In 1998 I worked for a company that had a contract to process bulk email. The emails were to attempt to get leads to sign up for a trial membership and then reminders for when the trial would expire and the like. This raised some interesting questions about how to send bulk email and get the server to perform. The “best” answer to the problem was quite interesting – qmail on IRIX.
It turns out that most mail systems end up storing information in files on the file system. As an example – sendmail – generally regarded as the standard Mail Transfer Agent (MTA) stores three files on disk for each message in it’s queue. If you are sending a lot of email, that queue gets very big very fast. Most filesystems at the time used a linear scan to find directory entries which means that the average lookup order is 3n where n is the number of items in the queue. Irix’s filesystem, XFS (which is also available on Linux) uses a B+Tree to store directory entries in O(log n), which is much more efficient.
When I came to reinstall my own mail server a few years later, my principal issue was not with mail spools, but with IMAP message stores. Previous to this point I had been using sendmail and the University of Washington IMAP server which used mail spool files. I had an inbox containing about 2000 messages at the time; and operations on that box were becoming prohibitively slow. I installed the Cyrus IMAP server to replace the UW IMAP server and found that my IMAP performance dramatically improved. I was able to maintain an inbox with around 5000 messages in it before things became problematic again. This was a significant improvement, but I was now running into problems caused by the linear scan on the directory table in the ext2 filesystem.
The cyrus imap server is an interesting beast because it uses hash structures for indexes (excellent) and individual files for message content. This makes it much easier for the sever to perform operations on the mailbox. Deleting a message is a good example: for a spool file – the message must be removed, and then the whole file after the deleted message must be rewritten with the deleted message removed, which is a very expensive operation. For the cyrus server, this is implemented as a simple file delete.
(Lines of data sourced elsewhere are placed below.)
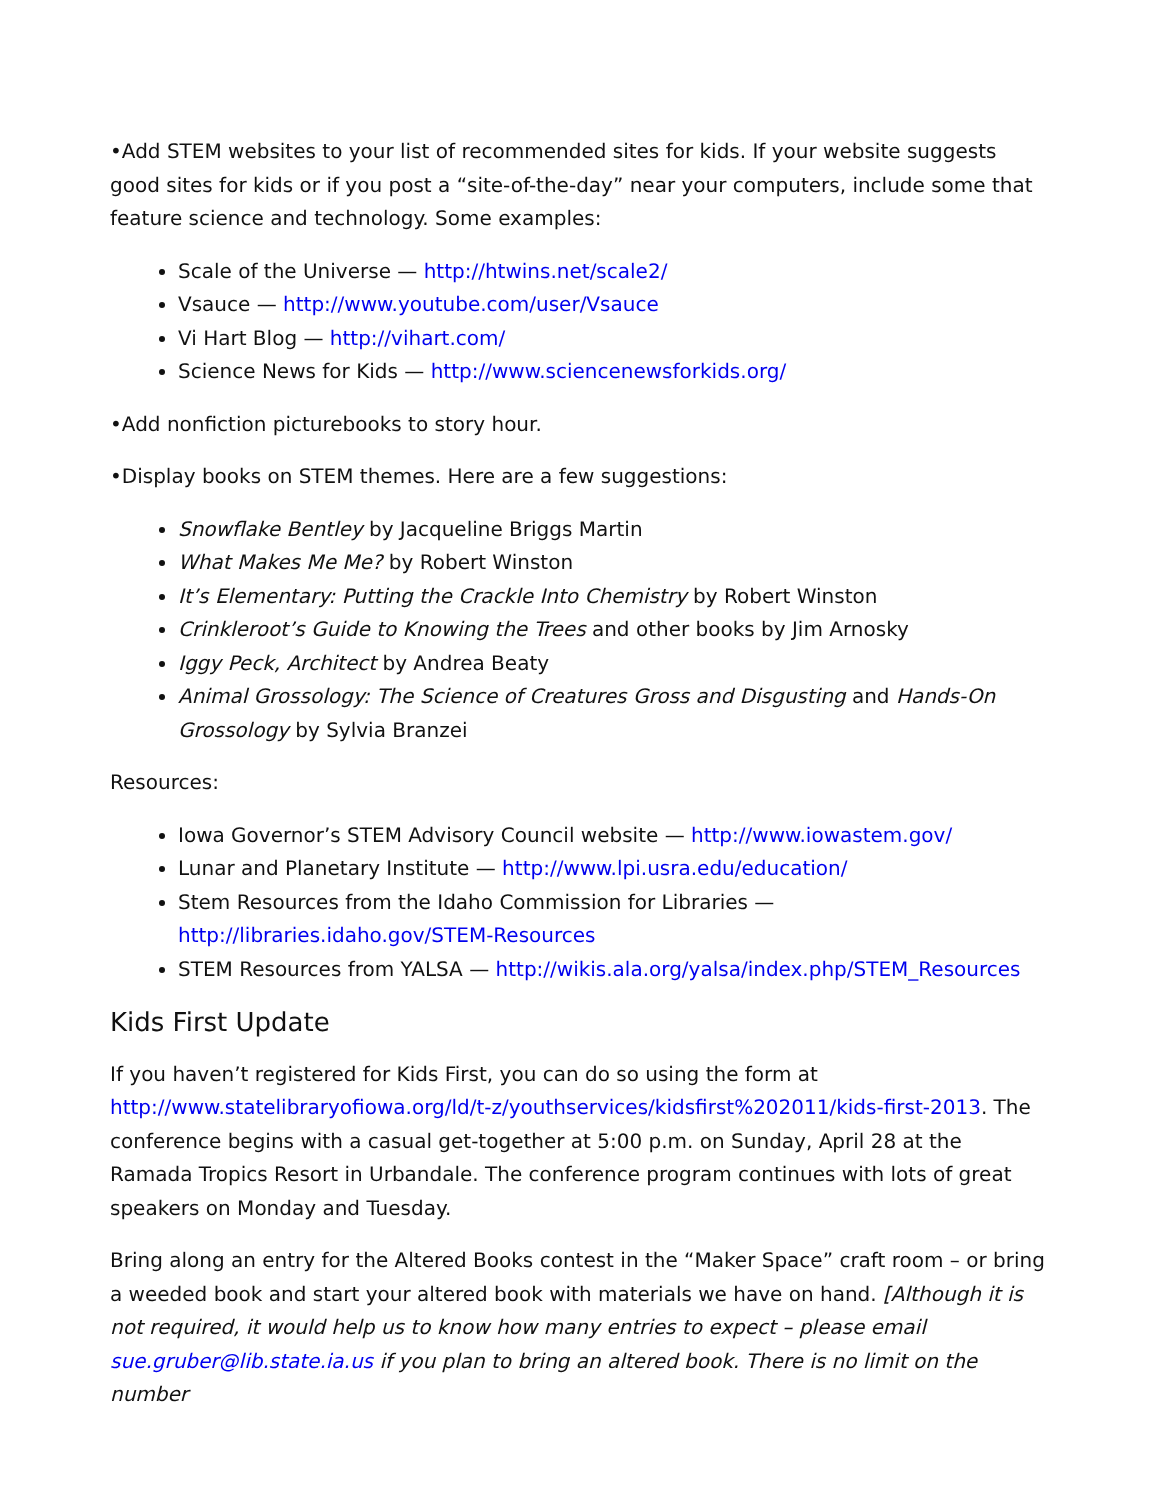•Add STEM websites to your list of recommended sites for kids. If your website suggests good sites for kids or if you post a “site-of-the-day” near your computers, include some that feature science and technology. Some examples:
Scale of the Universe — http://htwins.net/scale2/
Vsauce — http://www.youtube.com/user/Vsauce
Vi Hart Blog — http://vihart.com/
Science News for Kids — http://www.sciencenewsforkids.org/
•Add nonfiction picturebooks to story hour.
•Display books on STEM themes. Here are a few suggestions:
Snowflake Bentley by Jacqueline Briggs Martin
What Makes Me Me? by Robert Winston
It’s Elementary: Putting the Crackle Into Chemistry by Robert Winston
Crinkleroot’s Guide to Knowing the Trees and other books by Jim Arnosky
Iggy Peck, Architect by Andrea Beaty
Animal Grossology: The Science of Creatures Gross and Disgusting and Hands-On Grossology by Sylvia Branzei
Resources:
Iowa Governor’s STEM Advisory Council website — http://www.iowastem.gov/
Lunar and Planetary Institute — http://www.lpi.usra.edu/education/
Stem Resources from the Idaho Commission for Libraries — http://libraries.idaho.gov/STEM-Resources
STEM Resources from YALSA — http://wikis.ala.org/yalsa/index.php/STEM_Resources
Kids First Update
If you haven’t registered for Kids First, you can do so using the form at http://www.statelibraryofiowa.org/ld/t-z/youthservices/kidsfirst%202011/kids-first-2013. The conference begins with a casual get-together at 5:00 p.m. on Sunday, April 28 at the Ramada Tropics Resort in Urbandale. The conference program continues with lots of great speakers on Monday and Tuesday.
Bring along an entry for the Altered Books contest in the “Maker Space” craft room – or bring a weeded book and start your altered book with materials we have on hand. [Although it is not required, it would help us to know how many entries to expect – please email sue.gruber@lib.state.ia.us if you plan to bring an altered book. There is no limit on the number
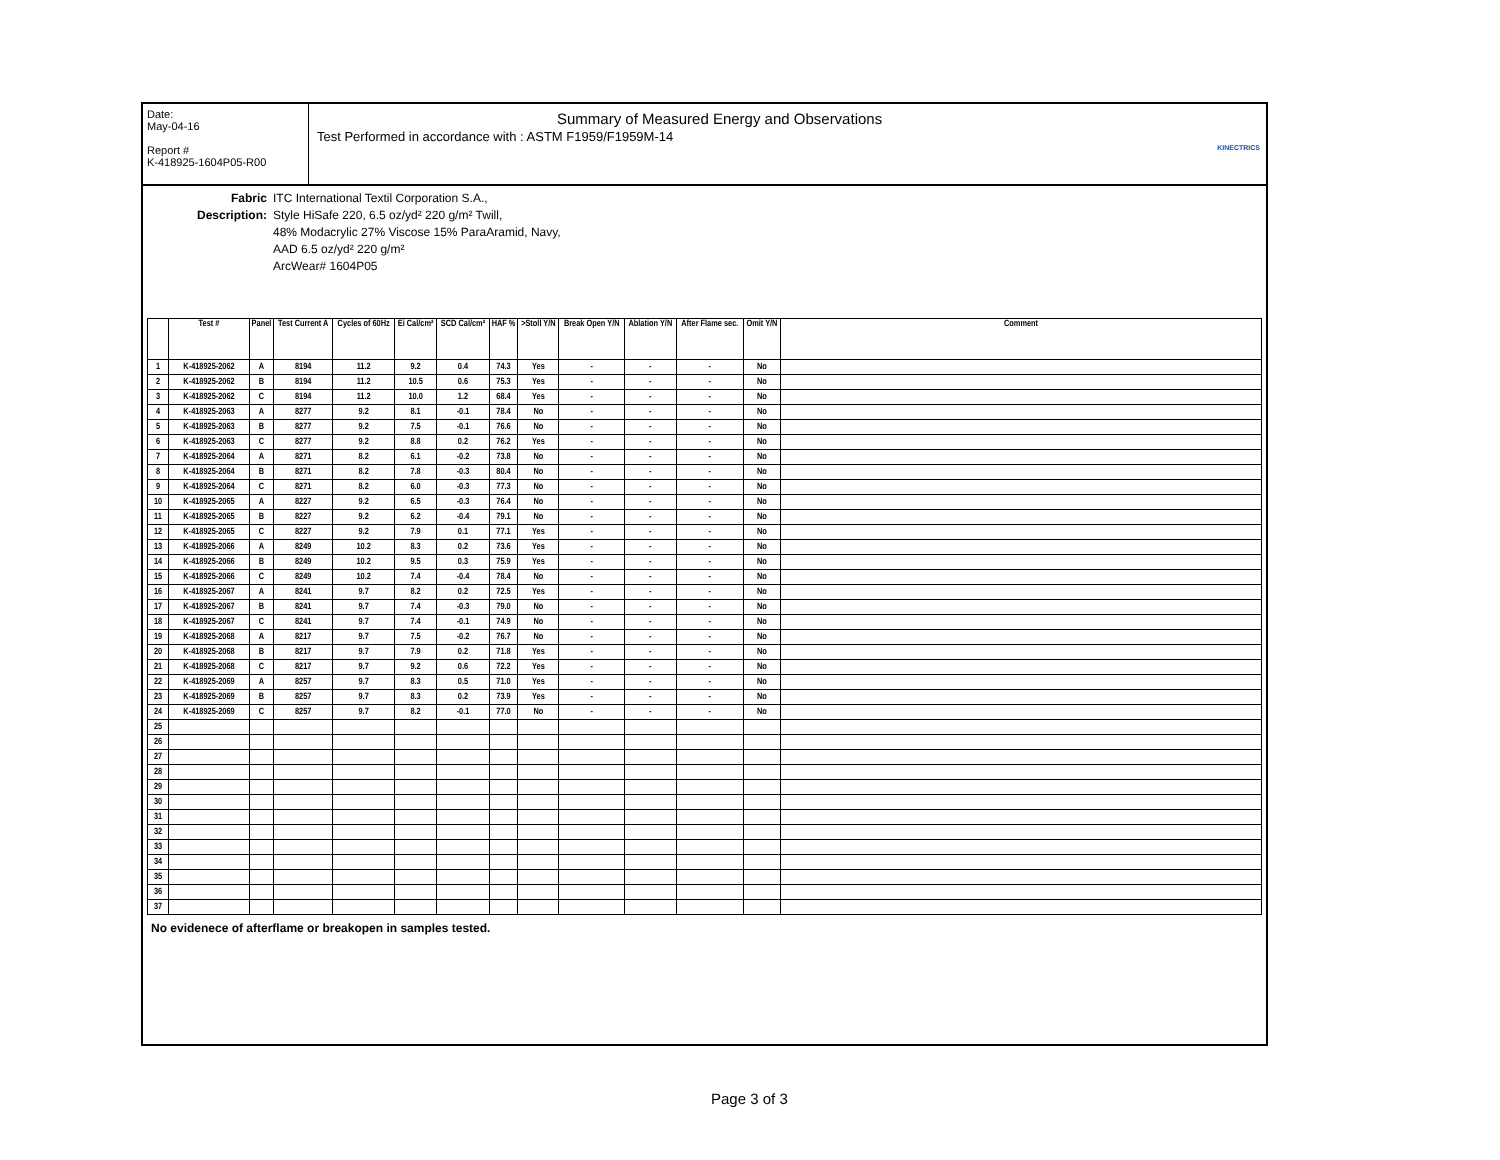Date:
May-04-16
Report #
K-418925-1604P05-R00
Summary of Measured Energy and Observations
Test Performed in accordance with : ASTM F1959/F1959M-14
KINECTRICS
Fabric Description:
ITC International Textil Corporation S.A.,
Style HiSafe 220, 6.5 oz/yd² 220 g/m² Twill,
48% Modacrylic 27% Viscose 15% ParaAramid, Navy,
AAD 6.5 oz/yd² 220 g/m²
ArcWear# 1604P05
| | Test # | Panel | Test Current A | Cycles of 60Hz | Ei Cal/cm² | SCD Cal/cm² | HAF % | >Stoll Y/N | Break Open Y/N | Ablation Y/N | After Flame sec. | Omit Y/N | Comment |
| --- | --- | --- | --- | --- | --- | --- | --- | --- | --- | --- | --- | --- | --- |
| 1 | K-418925-2062 | A | 8194 | 11.2 | 9.2 | 0.4 | 74.3 | Yes | - | - | - | No | |
| 2 | K-418925-2062 | B | 8194 | 11.2 | 10.5 | 0.6 | 75.3 | Yes | - | - | - | No | |
| 3 | K-418925-2062 | C | 8194 | 11.2 | 10.0 | 1.2 | 68.4 | Yes | - | - | - | No | |
| 4 | K-418925-2063 | A | 8277 | 9.2 | 8.1 | -0.1 | 78.4 | No | - | - | - | No | |
| 5 | K-418925-2063 | B | 8277 | 9.2 | 7.5 | -0.1 | 76.6 | No | - | - | - | No | |
| 6 | K-418925-2063 | C | 8277 | 9.2 | 8.8 | 0.2 | 76.2 | Yes | - | - | - | No | |
| 7 | K-418925-2064 | A | 8271 | 8.2 | 6.1 | -0.2 | 73.8 | No | - | - | - | No | |
| 8 | K-418925-2064 | B | 8271 | 8.2 | 7.8 | -0.3 | 80.4 | No | - | - | - | No | |
| 9 | K-418925-2064 | C | 8271 | 8.2 | 6.0 | -0.3 | 77.3 | No | - | - | - | No | |
| 10 | K-418925-2065 | A | 8227 | 9.2 | 6.5 | -0.3 | 76.4 | No | - | - | - | No | |
| 11 | K-418925-2065 | B | 8227 | 9.2 | 6.2 | -0.4 | 79.1 | No | - | - | - | No | |
| 12 | K-418925-2065 | C | 8227 | 9.2 | 7.9 | 0.1 | 77.1 | Yes | - | - | - | No | |
| 13 | K-418925-2066 | A | 8249 | 10.2 | 8.3 | 0.2 | 73.6 | Yes | - | - | - | No | |
| 14 | K-418925-2066 | B | 8249 | 10.2 | 9.5 | 0.3 | 75.9 | Yes | - | - | - | No | |
| 15 | K-418925-2066 | C | 8249 | 10.2 | 7.4 | -0.4 | 78.4 | No | - | - | - | No | |
| 16 | K-418925-2067 | A | 8241 | 9.7 | 8.2 | 0.2 | 72.5 | Yes | - | - | - | No | |
| 17 | K-418925-2067 | B | 8241 | 9.7 | 7.4 | -0.3 | 79.0 | No | - | - | - | No | |
| 18 | K-418925-2067 | C | 8241 | 9.7 | 7.4 | -0.1 | 74.9 | No | - | - | - | No | |
| 19 | K-418925-2068 | A | 8217 | 9.7 | 7.5 | -0.2 | 76.7 | No | - | - | - | No | |
| 20 | K-418925-2068 | B | 8217 | 9.7 | 7.9 | 0.2 | 71.8 | Yes | - | - | - | No | |
| 21 | K-418925-2068 | C | 8217 | 9.7 | 9.2 | 0.6 | 72.2 | Yes | - | - | - | No | |
| 22 | K-418925-2069 | A | 8257 | 9.7 | 8.3 | 0.5 | 71.0 | Yes | - | - | - | No | |
| 23 | K-418925-2069 | B | 8257 | 9.7 | 8.3 | 0.2 | 73.9 | Yes | - | - | - | No | |
| 24 | K-418925-2069 | C | 8257 | 9.7 | 8.2 | -0.1 | 77.0 | No | - | - | - | No | |
| 25 | | | | | | | | | | | | | |
| 26 | | | | | | | | | | | | | |
| 27 | | | | | | | | | | | | | |
| 28 | | | | | | | | | | | | | |
| 29 | | | | | | | | | | | | | |
| 30 | | | | | | | | | | | | | |
| 31 | | | | | | | | | | | | | |
| 32 | | | | | | | | | | | | | |
| 33 | | | | | | | | | | | | | |
| 34 | | | | | | | | | | | | | |
| 35 | | | | | | | | | | | | | |
| 36 | | | | | | | | | | | | | |
| 37 | | | | | | | | | | | | | |
No evidenece of afterflame or breakopen in samples tested.
Page 3 of 3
Another imap server that can work in a similar manner to cyrus (and may be easier to administrate) is Dovecot. Dovecot allows it’s users to use either a Maildir (one file per message) structure, or a spool file structure. I haven’t actually worked with Dovecot so I don’t have too much to say about it other than to give it a mention. :).
When I tackled the next reinstall, I installed ReiserFS. ReiserFS has some features around it’s handling of lots of very small files which make it very space efficient where lots of small files are used. It also uses B+Tree directory structures and doesn’t have an inode count which limits file count before disk space. I used Postfix instead of sendmail, which seems to be regarded as having better security than sendmail or qMail (there is contentious debate on this topic). I also continued my use of the Cyrus imap server. Cyrus’s one file per message store is particularly potent when coupled with a filesystem like Reiser. I can pick any message from the 11,000 messages in my inbox and view it close to instantaneously. Deletions and moves are similarly quick. I also have the whole system authenticating against an LDAP directory as well which makes the setup very manageable, although I haven’t taken any steps to automate management since I don’t have to do a lot of it. I’m confident this is now a very robust and scalable mail server, and it definitely outperforms any Exchange server I’ve had the pleasure of using.
NB: Wikipedia hosts a Comparison of filesystems, which is also worth a read.